More than half of Britons think the UK will exit the European Union with a bad deal, new polling suggests.
Research by Professor John Curtice suggests the public has become more critical of negotiations and more pessimistic about the consequences of Brexit – even among those that voted to leave.
Of the 2200 people surveyed, 52% think Britain will get a bad deal – up from 37% in February. The proportion of Leave voters who think the UK will get a good Brexit deal has fallen from 51% to 28%.
Some 61% said the Government is handling negotiations badly – up from 41% in February. Those thinking the EU is handling talks badly has also risen from 47% to 57%.
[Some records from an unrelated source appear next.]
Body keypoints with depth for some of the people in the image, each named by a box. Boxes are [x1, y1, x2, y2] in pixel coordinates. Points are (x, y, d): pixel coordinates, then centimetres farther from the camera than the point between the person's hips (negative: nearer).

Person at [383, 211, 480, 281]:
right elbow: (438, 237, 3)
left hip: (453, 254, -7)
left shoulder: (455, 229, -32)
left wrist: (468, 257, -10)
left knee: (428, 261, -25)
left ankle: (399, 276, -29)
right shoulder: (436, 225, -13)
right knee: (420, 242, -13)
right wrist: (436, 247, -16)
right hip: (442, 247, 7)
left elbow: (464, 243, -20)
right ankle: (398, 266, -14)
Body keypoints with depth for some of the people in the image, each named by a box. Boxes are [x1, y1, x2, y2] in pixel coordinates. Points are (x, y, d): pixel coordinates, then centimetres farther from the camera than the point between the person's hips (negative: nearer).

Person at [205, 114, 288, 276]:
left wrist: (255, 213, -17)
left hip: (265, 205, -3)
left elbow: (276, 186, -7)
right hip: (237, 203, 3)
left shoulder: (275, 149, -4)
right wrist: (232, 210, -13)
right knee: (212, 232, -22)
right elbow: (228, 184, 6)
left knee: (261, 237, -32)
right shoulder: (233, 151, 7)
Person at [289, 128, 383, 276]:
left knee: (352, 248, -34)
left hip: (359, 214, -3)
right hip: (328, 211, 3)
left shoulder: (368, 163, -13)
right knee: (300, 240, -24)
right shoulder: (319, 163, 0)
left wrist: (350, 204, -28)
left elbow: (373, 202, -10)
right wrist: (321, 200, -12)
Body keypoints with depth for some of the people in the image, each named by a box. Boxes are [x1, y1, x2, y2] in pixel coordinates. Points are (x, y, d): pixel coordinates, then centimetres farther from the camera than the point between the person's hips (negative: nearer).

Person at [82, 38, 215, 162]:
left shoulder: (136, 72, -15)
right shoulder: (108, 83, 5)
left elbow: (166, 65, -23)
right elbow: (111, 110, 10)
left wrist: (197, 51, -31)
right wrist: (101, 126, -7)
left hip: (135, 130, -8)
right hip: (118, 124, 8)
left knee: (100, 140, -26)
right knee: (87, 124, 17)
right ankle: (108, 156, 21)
Carried out for the National Centre for Social Research’s website, “What UK Thinks: EU,” the study also found just 21% of Leave voters think the Government has handled the Brexit negotiations well, compared to 42% in February.
“It might be thought the increased pessimism is primarily the result of Remain voters becoming increasingly disenchanted with the Brexit process,” said NatCen senior research fellow Curtice.
“However, this is not what has happened. Rather, pessimism has become much more widespread amongst those who voted Leave.”
However, public opinion on what kind of Brexit Britain should be seeking has changed little in the last 12 months, with the proportion who think the country should “definitely” or “probably” allow freedom of movement for EU citizens in return for securing free trade dropping from 54% in February to 53%.
Curtice said the findings show a growing disappointment with the process of leaving the EU, though this will not necessarily persuade voters to change their minds about whether leaving the EU is a good idea.
“So far, at least, voters seem inclined to blame the actors in the Brexit process for their perceived failure to be delivering what voters want rather than draw the conclusion that the act of leaving is misguided.
“A difficult Brexit could simply prove politically costly for Mrs May and her beleaguered government rather than a catalyst for a change of heart on Brexit.”